What you produce should be every line from the data that includes "Aula".
Top of MATERIAL FOR THE TASK
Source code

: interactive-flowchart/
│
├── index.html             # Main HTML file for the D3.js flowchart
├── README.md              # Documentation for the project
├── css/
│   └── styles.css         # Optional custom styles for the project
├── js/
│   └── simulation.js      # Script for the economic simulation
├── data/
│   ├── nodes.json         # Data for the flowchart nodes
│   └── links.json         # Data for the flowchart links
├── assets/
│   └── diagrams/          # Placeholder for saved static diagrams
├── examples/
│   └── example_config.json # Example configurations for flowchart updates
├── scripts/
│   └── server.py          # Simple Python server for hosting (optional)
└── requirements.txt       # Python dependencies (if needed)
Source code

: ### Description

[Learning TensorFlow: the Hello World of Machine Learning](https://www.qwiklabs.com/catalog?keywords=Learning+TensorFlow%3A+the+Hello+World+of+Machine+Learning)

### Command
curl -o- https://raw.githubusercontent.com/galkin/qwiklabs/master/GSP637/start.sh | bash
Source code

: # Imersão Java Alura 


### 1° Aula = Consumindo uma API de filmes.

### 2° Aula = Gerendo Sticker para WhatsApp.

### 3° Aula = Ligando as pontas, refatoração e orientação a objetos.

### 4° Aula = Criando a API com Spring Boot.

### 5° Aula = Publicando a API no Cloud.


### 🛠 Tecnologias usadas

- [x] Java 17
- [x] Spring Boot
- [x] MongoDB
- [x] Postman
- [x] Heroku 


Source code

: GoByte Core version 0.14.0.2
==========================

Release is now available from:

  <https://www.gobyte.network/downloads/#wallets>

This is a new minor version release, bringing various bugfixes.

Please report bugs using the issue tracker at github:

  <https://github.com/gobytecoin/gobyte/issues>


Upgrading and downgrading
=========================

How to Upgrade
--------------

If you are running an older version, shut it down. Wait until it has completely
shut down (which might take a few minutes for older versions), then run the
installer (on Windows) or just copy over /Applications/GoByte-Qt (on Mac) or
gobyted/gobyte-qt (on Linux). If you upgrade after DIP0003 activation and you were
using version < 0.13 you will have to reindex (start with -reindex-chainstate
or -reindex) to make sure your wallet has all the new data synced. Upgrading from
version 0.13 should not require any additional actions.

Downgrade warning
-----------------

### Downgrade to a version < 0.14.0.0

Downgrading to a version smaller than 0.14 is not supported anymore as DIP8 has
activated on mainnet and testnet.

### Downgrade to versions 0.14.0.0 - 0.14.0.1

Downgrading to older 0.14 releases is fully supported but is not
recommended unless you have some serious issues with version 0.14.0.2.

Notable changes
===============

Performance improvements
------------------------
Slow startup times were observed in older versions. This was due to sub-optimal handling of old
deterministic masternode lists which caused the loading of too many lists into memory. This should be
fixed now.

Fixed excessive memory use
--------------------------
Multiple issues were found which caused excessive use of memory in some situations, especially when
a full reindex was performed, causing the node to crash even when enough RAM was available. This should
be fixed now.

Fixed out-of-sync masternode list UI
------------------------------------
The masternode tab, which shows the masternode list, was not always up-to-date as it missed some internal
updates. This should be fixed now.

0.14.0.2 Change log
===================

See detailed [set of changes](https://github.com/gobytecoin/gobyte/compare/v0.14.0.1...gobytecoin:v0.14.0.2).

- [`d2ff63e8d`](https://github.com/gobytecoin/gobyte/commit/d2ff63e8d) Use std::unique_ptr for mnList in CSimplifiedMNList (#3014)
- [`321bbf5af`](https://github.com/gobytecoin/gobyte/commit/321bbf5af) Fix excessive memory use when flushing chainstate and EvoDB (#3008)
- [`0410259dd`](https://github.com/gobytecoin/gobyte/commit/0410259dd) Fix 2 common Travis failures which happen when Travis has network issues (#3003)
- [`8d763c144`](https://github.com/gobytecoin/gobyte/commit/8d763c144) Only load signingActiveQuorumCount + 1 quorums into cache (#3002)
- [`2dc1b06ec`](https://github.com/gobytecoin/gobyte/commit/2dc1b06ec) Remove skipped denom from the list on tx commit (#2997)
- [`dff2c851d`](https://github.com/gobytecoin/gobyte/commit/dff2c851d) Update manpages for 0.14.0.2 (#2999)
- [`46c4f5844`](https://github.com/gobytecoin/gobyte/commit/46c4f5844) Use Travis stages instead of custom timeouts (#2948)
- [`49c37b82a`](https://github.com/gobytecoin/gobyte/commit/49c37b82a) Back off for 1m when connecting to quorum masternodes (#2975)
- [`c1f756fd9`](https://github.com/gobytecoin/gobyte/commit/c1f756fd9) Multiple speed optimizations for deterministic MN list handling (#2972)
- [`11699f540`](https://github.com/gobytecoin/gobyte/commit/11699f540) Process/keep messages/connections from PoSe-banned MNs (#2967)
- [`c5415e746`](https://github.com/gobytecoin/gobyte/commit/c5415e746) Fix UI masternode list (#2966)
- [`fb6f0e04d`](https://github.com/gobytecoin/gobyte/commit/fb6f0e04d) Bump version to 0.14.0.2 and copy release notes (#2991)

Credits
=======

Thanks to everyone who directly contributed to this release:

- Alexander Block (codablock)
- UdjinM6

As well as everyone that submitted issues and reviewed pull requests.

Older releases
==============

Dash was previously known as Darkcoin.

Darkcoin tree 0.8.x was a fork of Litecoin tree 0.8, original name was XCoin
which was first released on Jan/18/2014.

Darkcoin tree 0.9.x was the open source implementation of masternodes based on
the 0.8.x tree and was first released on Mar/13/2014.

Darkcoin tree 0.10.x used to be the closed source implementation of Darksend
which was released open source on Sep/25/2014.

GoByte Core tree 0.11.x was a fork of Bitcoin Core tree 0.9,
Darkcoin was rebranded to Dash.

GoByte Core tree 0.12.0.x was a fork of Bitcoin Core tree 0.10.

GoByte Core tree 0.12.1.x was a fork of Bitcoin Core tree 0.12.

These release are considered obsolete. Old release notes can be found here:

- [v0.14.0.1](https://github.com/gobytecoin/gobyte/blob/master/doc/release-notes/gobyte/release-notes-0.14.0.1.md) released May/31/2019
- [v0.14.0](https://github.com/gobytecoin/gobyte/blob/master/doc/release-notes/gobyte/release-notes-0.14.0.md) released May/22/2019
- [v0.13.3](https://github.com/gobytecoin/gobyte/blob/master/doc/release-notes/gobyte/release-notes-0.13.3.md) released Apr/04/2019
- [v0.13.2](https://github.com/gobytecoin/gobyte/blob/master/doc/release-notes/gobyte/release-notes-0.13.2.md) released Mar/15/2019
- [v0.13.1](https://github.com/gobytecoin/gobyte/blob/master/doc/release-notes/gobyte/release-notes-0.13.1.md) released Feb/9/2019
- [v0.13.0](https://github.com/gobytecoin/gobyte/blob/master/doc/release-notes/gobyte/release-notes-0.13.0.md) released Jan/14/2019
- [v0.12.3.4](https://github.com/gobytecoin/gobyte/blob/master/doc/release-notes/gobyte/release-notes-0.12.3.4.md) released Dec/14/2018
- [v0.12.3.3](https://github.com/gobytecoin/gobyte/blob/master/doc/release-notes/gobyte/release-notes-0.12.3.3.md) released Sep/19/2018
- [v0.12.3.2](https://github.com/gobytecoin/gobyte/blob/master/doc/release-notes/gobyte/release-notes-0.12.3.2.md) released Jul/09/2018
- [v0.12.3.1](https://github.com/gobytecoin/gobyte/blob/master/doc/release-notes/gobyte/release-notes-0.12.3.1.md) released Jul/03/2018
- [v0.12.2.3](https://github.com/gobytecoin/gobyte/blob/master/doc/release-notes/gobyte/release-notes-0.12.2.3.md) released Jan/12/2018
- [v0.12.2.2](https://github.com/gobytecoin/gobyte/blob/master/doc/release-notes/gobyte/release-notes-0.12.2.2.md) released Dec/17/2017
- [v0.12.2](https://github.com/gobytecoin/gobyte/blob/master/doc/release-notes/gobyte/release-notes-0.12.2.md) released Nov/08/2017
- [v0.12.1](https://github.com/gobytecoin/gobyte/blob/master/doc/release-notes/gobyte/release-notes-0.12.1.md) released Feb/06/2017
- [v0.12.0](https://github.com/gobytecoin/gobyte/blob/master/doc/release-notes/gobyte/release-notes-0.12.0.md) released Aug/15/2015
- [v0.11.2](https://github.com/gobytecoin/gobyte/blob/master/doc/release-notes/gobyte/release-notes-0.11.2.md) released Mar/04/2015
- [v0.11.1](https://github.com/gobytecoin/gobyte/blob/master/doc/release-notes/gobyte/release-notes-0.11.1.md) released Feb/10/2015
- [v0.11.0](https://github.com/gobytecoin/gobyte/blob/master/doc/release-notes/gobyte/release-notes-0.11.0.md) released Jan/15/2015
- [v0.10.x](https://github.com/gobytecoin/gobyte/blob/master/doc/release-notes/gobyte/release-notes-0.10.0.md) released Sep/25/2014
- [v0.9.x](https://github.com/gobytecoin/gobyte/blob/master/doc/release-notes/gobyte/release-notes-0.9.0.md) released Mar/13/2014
Bottom of MATERIAL FOR THE TASK
__SOLUTION FOR THIS TASK__
### 1° Aula = Consumindo uma API de filmes.
### 2° Aula = Gerendo Sticker para WhatsApp.
### 3° Aula = Ligando as pontas, refatoração e orientação a objetos.
### 4° Aula = Criando a API com Spring Boot.
### 5° Aula = Publicando a API no Cloud.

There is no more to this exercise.